[THINGS TO DO]:
(a) Answer these questions from the court opinion on the surveillance-site privilege:
(i) Who was the only witness who observed the alleged cocaine sale?
(ii) What outcome does the opinion give for the conviction?
(iii) Which case is cited for the point that need can be shown through "some" vantage point that does not permit a clear view?
(b) Carry on the court opinion on the surveillance-site privilege from its final sentence.

[SOURCE EXTRACT]:
• • • • • • •

Although Burton was the only witness who observed the alleged cocaine sale by Anderson, the circumstances provide significant corroboration of his observations. If his view had in fact been obstructed, it is improbable that he could have provided information which was so readily verified.
IV CONCLUSION
For the foregoing reasons, we conclude that Anderson failed to make or proffer the required showing of need and that he was not precluded by the judge from making further reasonable inquiries. Accordingly, his conviction is hereby
Affirmed.
Our case law states that an accused, in seeking to overcome the government's privilege of protecting a surveillance site, must demonstrate that (1) he needs evidence of the location to conduct his defense and (2) that there is "no adequate alternative means of getting at the same point." Thompson v. United States, 472 A.2d 899, 900 (D.C. 1984). Need can be demonstrated if an accused can show "some" vantage point in the relevant area that does not permit a clear view. Jenkins v. United States, 541 A.2d 1269, 1272 (D.C. 1988). This was the position taken by appellant's counsel at trial. Yet his efforts to have the court balance his need for evidence against that of the government's need for secrecy were thwarted by the trial court's emphatic statement, repeated in theory, "unless you can tell me there's no building from which he could have observed those transactions, [it] doesn't matter that there were some."

• • • • • • •

[Dataset entries]
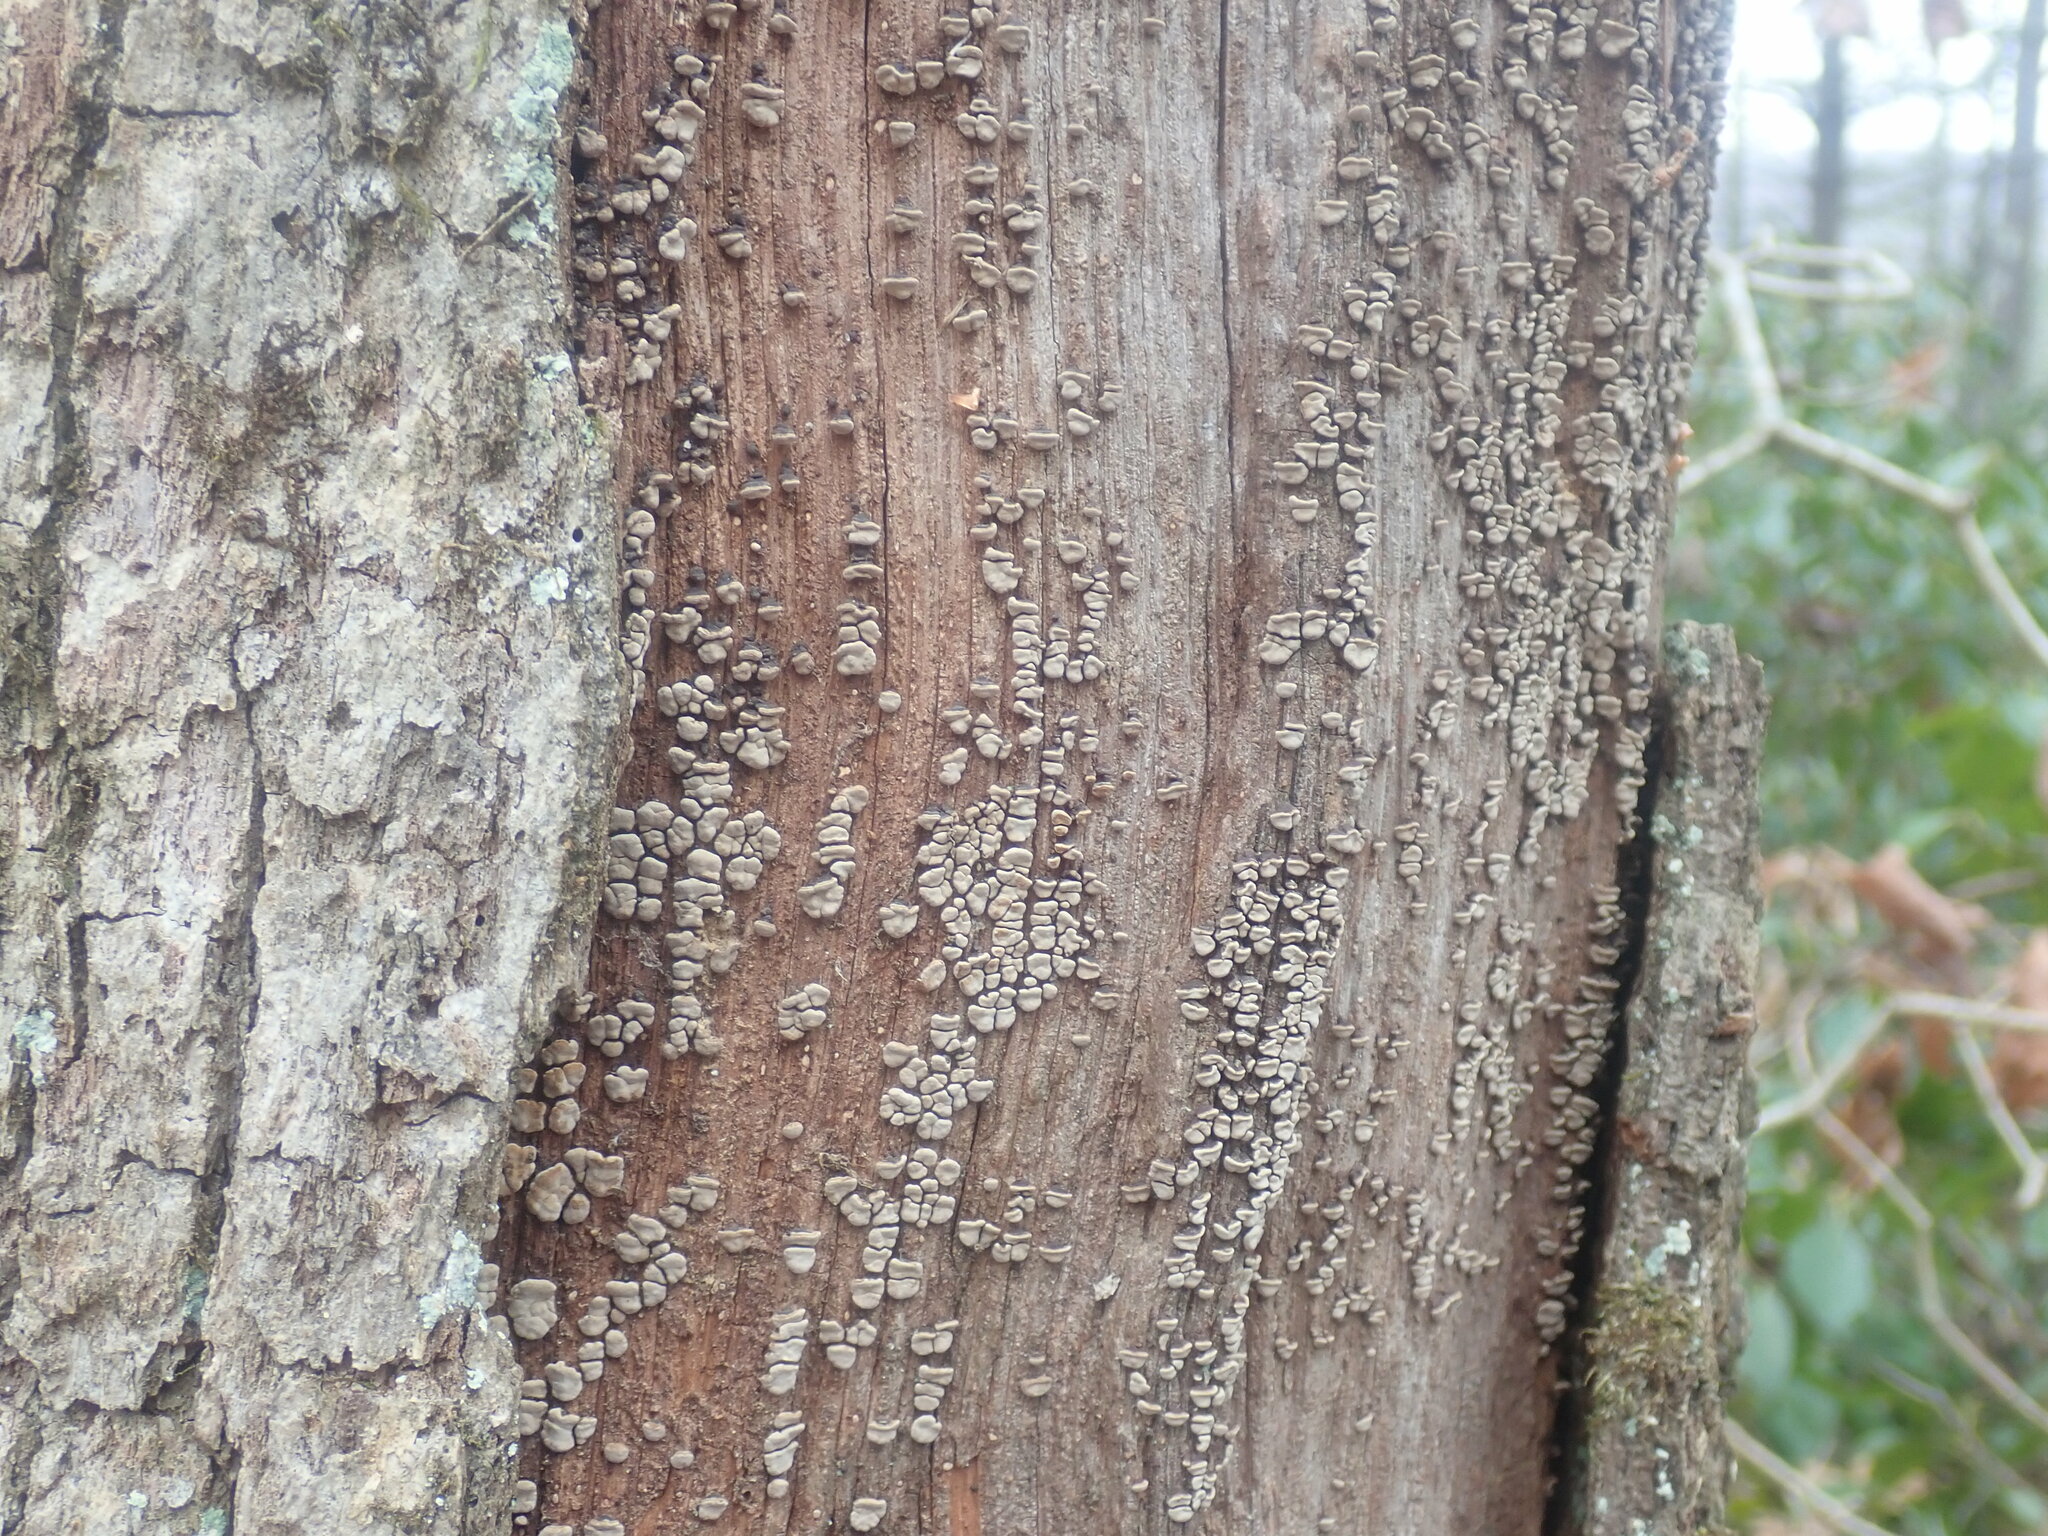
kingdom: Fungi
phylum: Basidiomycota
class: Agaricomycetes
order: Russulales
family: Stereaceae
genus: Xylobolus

• • • • • • •

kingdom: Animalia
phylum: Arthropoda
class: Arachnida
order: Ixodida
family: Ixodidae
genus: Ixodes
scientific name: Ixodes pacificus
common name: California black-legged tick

• • • • • • •

[RESULTS]:
(a)
(i) Burton
(ii) Affirmed
(iii) Jenkins v. United States, 541 A.2d 1269, 1272 (D.C. 1988)

(b)
In denying appellant access to evidence which he claims was necessary to his defense, the trial court has required him to meet a threshold test which is impossible for anyone to meet. Today, in this court, the majority (sealing the fallibility of its own reasoning) candidly states, "If the [trial] judge's words are taken literally, the accused would be obliged to make a simultaneously impossible and useless threshold showing." Yet, on the theory that the trial court "misspoke" and that appellant's trial counsel "misread" the case law of our appellate decisions, the majority affirms appellant's conviction, announcing for the first time yet another possibly insurmountable (and confusingly inexact) barrier for a defendant to meet in seeking to ascertain the location of a secret observation post of a witness against him. The majority reasons that the trial court's invitation to counsel to "come back" (on the court's theory) somehow left the matter open. I cannot accept the majority's assessment of the trial court's ruling any more than I can accept its apparent relegation of this error to the status of what, for example, would be the laying of a proper foundation for the routine introduction of seemingly irrelevant evidence. The evidence sought here was constitutionally relevant.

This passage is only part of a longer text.